Personal information
- Born: July 4, 1984 (age 41) Vancouver, British Columbia
- Nationality: Canadian-Irish
- Listed height: 6 ft 10.25 in (2.09 m)
- Listed weight: 240 lb (109 kg)

Career information
- High school: Kitsilano (Vancouver, British Columbia)
- College: Pittsburgh (2003–2007)
- NBA draft: 2007: undrafted
- Playing career: 2007–2021

Career history
- 2007–2009: Panionios
- 2009–2010: Maroussi
- 2010–2013: Obradoiro CAB
- 2013–2014: Alba Berlin
- 2014–2015: Gran Canaria
- 2016: Brujos de Guayama
- 2016: Estudiantes
- 2019, 2021: Fraser Valley Bandits

Career highlights
- Copa Príncipe de Asturias winner (2011); No. 14 retired by Vancouver Bandits;

= Levon Kendall =

Canadian professional basketball player

Levon Maxwell Simon Kendall (born July 4, 1984) is a Canadian former professional basketball player. He played at both power forward and center. He is 2.09 m (6 ft 10 ¼ in) in height. His father is the Canadian rock musician and composer Simon Kendall.

==High school==
Kendall led his Kitsilano Blue Demons high school team to three straight provincial championships under coach Simon Dykstra. Kendall was twice named MVP and was instrumental in leading his team to victory alongside fellow standout Chris Burton.

==College career==
Kendall played college basketball with the University of Pittsburgh's men's basketball team the Pittsburgh Panthers.

==Professional career==
In 2007, Kendall joined the pro Greek League club Panionios. In 2009, he moved to the Greek club Maroussi. In 2010, he moved to the ACB League in Spain, in CAB Obradoiro. In August 2013, he signed with German team Alba Berlin.

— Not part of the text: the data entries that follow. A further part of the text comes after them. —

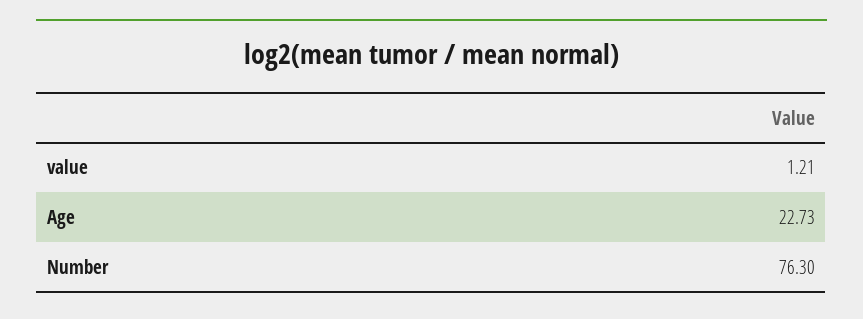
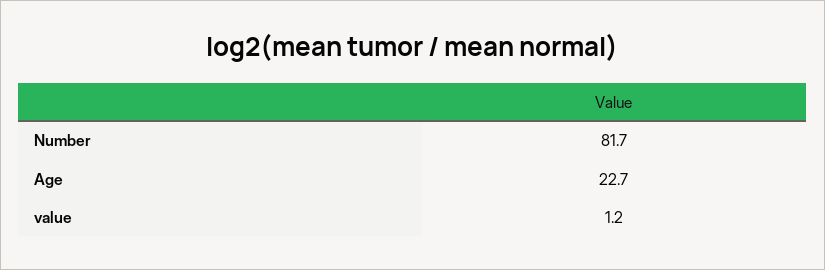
  {
    "value": 1.21,
    "Age": 22.73,
-   "Number": 76.3
+   "Number": 81.7
  }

In 2019, Kendall signed with the Fraser Valley Bandits of the Canadian Elite Basketball League. He re-signed with the club in 2021 for his final professional season.

==National team career==
Kendall is a member of the Canadian national basketball team. He was a member of the Canadian team that competed at the 2008 FIBA World Olympic Qualifying Tournament and the 2010 FIBA World Championship team.